Only init containers are a problem, because the istio-proxy-sidecar isn't running at that point. It is possible to disable vault-agent-init and just use the vault-agent-sidecar. This has the drawback, that the application needs to wait for the vault-agent-sidecar to populate the secrets. This can be achieved with a sleep in the application entrypoint (or a more sophisticated approach).

metadata:
  annotations:
    vault.hashicorp.com/agent-pre-populate: "false"
    proxy.istio.io/config: |
      holdApplicationUntilProxyStarts: true

holdApplicationUntilProxyStarts helps, because all container including vault-agent will wait until the istio-proxy-sidecar is ready to process requests.

Istio-Annotations

It is possible to disable the routing through the istio sidecar for specific ports, for example port 8200.

metadata:
  annotations:
    traffic.sidecar.istio.io/excludeOutboundPorts: "8200"
    proxy.istio.io/config: |
      proxyMetadata:
        ISTIO_META_DNS_CAPTURE: "false"

DNS capture isn't enabled by default, but if activated in general, you need to disable it to make dns resolution in the init container work. This might be the problem for @razvan-miron, as the connection to "172.18.0.10:53" failed, becasue port 53 is DNS. But this will disable DNS capture for the whole pod, which isn't always desirable.

Vault-Injector-Settings

Istio has another solution the avoid routing traffic through the istio-proxy-sidecar. All traffic from uid 1337 is ignored by the istio iptables. The reason for this is, that the istio-proxy runs at that user. This is described here: https://istio.io/latest/docs/setup/additional-setup/cni/#compatibility-with-application-init-containers But if other container, like vault-agent-init, run as this user, their traffic will also be ignored.

The user of the vault container can be changed with the annotation on the pod:

metadata:
  annotations:
    vault.hashicorp.com/agent-run-as-user: "1337"

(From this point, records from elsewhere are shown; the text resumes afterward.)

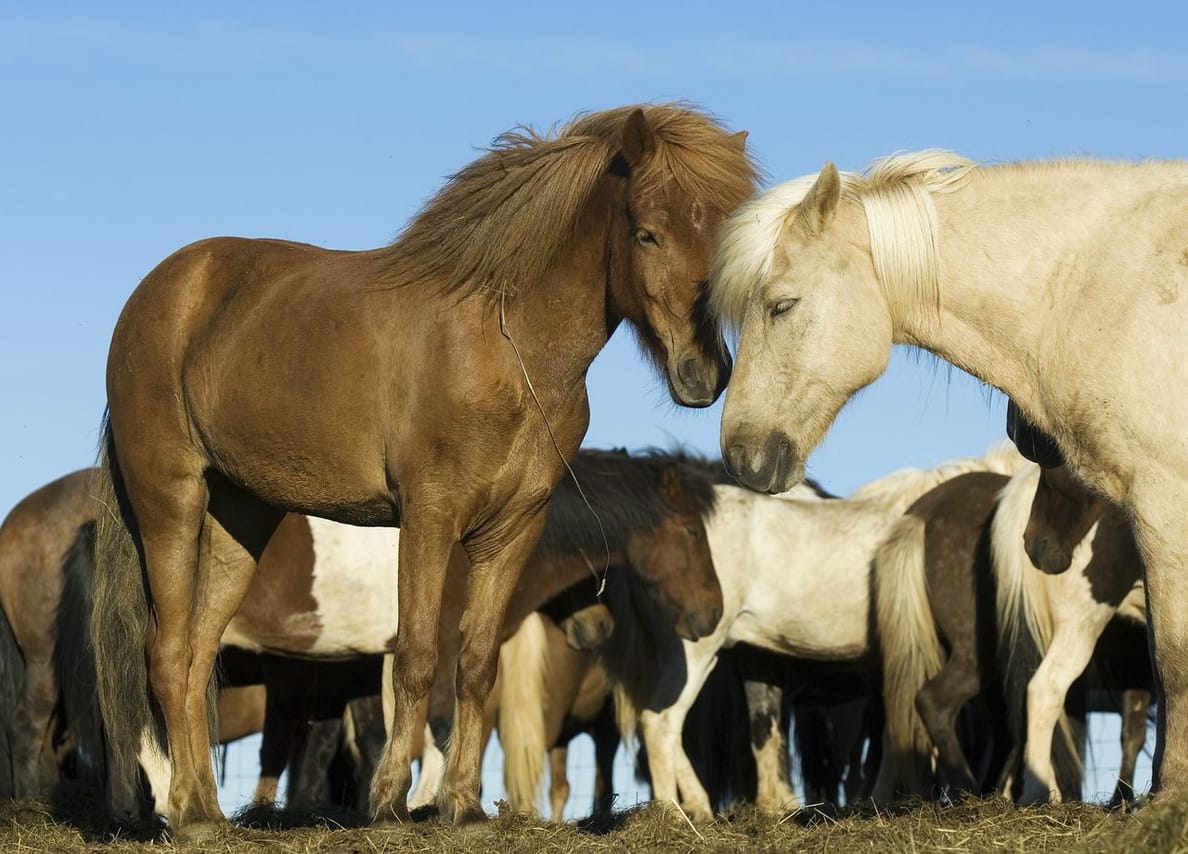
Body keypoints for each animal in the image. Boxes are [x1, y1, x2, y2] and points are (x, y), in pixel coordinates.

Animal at [93, 102, 755, 836]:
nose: (704, 375)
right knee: (167, 651)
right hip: (171, 501)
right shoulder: (429, 517)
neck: (506, 348)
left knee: (198, 655)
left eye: (722, 241)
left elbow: (476, 665)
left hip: (242, 518)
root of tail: (160, 292)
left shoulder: (513, 530)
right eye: (646, 233)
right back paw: (189, 815)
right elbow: (415, 661)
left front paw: (461, 804)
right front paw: (388, 800)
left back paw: (206, 807)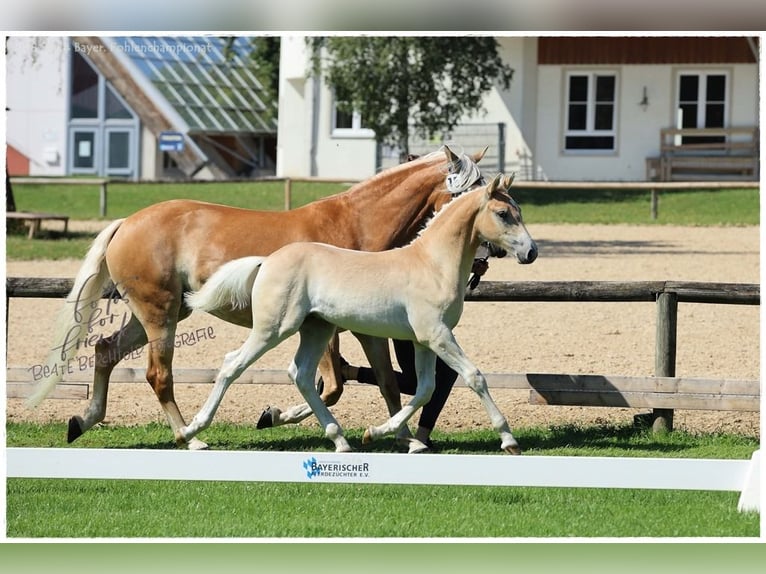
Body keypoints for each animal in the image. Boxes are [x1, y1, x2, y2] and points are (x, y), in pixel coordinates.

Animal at [30, 144, 488, 450]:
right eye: (479, 193)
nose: (487, 257)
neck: (355, 226)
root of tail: (126, 222)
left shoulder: (366, 330)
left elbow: (387, 384)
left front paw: (405, 438)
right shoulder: (329, 329)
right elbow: (333, 384)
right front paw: (277, 417)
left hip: (158, 314)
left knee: (106, 350)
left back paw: (83, 420)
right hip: (159, 314)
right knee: (159, 375)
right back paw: (189, 437)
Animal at [182, 172, 536, 454]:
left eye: (519, 211)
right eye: (503, 213)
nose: (530, 252)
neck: (432, 264)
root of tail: (267, 260)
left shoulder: (423, 341)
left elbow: (424, 389)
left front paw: (380, 434)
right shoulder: (437, 335)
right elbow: (473, 377)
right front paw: (509, 440)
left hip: (316, 329)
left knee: (302, 375)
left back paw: (340, 440)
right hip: (274, 328)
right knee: (232, 365)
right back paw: (190, 431)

or with an environmant variable on the injector

env:
- name: AGENT_INJECT_RUN_AS_USER
  value: "1337"

or in the helm chart:

extraEnvironmentVars:
  AGENT_INJECT_RUN_AS_USER: 1337

See also https://www.vaultproject.io/docs/platform/k8s/injector/annotations#vault-hashicorp-com-agent-run-as-user

A small drawback might be, that also the traffic of the vault-agent-sidecar isn't routed through istio. But I don't think this is a problem in general, except you want istio metrics of the sidecar.

dlydiard commented 1 year ago

Thanks @thechristschn the solution

metadata:
  annotations:
    vault.hashicorp.com/agent-pre-populate: "false"
    proxy.istio.io/config: |
      holdApplicationUntilProxyStarts: true

This worked for us with RedHat OpenShift ServiceMesh, we did not have to use excludeOutboundPorts or vault.hashicorp.com/agent-init-first, the Vault sidecar container was able to resolve our internal vault DNS and read the secrets. We did not have to add any delays to the app pod (your mileage may vary).

heatherezell commented 1 year ago

With the updates and workarounds provided in this issue, I'm going to go ahead and close it for now. Please feel free to open a new issue if there are other problems that need addressing. Thanks!